Anyone can get the smoke

2For

I promise you, there’s no other artists that can hang with us.

A:

Really?

2For

Yeah.

A:

But there’s Dave East, and technically Damian Lillard and Victor Oladipo are rappers/singers.

Ace:

Oh well if you count them, damn. But we can definitely get some buckets up on them. They got strength but we can shoot well. I can definitely catch Damian Lillard lacking.

A:

I guess I’ll have to see you guys hoop, maybe you’ll have to put it into a music video or something.

2For

Bet

A:

I hate to change the tone of the conversation because we’ve been having a lot of fun, but it’s very recent so I have to get into it and speak with another artist about it. This R. Kelly stuff, and everything that’s come out about Diddy, Usher, Drake and Lil Wayne; it’s just been a lot and very overwhelming for me as a journalist. People are pointing fingers at the music industry as a whole as well as rappers for perpetuating this behavior. How do you guys maintain your responsibility as artists? Do you feel like you should promote respect for women, respect for humans, and morals through your music? Is that your responsibility?

Quiiso

I mean, yeah hopefully. We can definitely do a better job of treating each other better, but we try to portray that. It shouldn’t be a surprise to anyone who knows us that we’re respectful to women we come across. We don’t really judge anyone based off something we’re ignorant of. We definitely encourage everyone that’s a fan of us to be a fan of acceptance and respectfulness.

A:

A lot of people forget you rappers and singers are humans, you deal with real problems and fame doesn’t make everything okay.

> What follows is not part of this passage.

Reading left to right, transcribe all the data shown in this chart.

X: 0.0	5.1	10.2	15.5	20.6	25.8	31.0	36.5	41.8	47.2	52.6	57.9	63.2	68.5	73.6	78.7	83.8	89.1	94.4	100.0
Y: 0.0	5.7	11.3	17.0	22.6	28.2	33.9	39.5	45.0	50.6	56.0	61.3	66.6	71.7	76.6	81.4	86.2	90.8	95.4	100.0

Money doesn’t make everything okay. It might even create more issues for you. What are some ways you all maintain your sanity as a group with everything happening? With a lot of work to do and music to put out, how do you balance supporting each other?

Ace:

That can only be explained in detail, but me I take everything in until I can explain it so that even those who are offended can hear it without shooting it down. It’s something you can always learn from, everything you take in you can learn from it. I encourage people to treat each other with respect and portray that that’s where my head is at. If anyone ever reaches out to me to talk about their situation, whether I’ve been in it or not I’m gonna share my sympathy with them. That’s the time they need me. They listen to my music, I can listen to their issues.

A:

When all is said and done, career is over, you’ve achieved everything you wanted to achieve and people are looking back 30 years later - what’s the one thing you all want to be remembered for?

2For

The name is self-explanatory. We wanna be known for being The Homies. We were respectable and were respected. Genuine people who came to you with open arms, no negative energy given. So hopefully, it gets contagious.

Ace:

We want to represent an idea more than our music. People speak on Will Smith and a certain emotion comes across before you even get to the fact he was a rapper before he started acting. Queen Latifah or anyone who when you hear their name, before you even think about what they’ve done you think about how you feel. We want to inspire others. We do a lot of stuff in-house for The Homies and it’ll be dope to see other artists say “y’all came up, did this” and now they’re inspired to take their music to another level beyond where it is now.

A:

Well, much success to you guys. What’s coming in 2019?

Ace:

Multiple things. “Leaf Wraps” video just dropped, and I believe we have two more singles lined up.

2For

I’m pretty sure I will be releasing my solo project in April. Shloob will have his out later in the year, and Quiis is still working on his. So it’s just a matter of when he feels comfortable with his choices of songs. Then we mix it and it’s good to go. It’s gonna be a PG flood of music.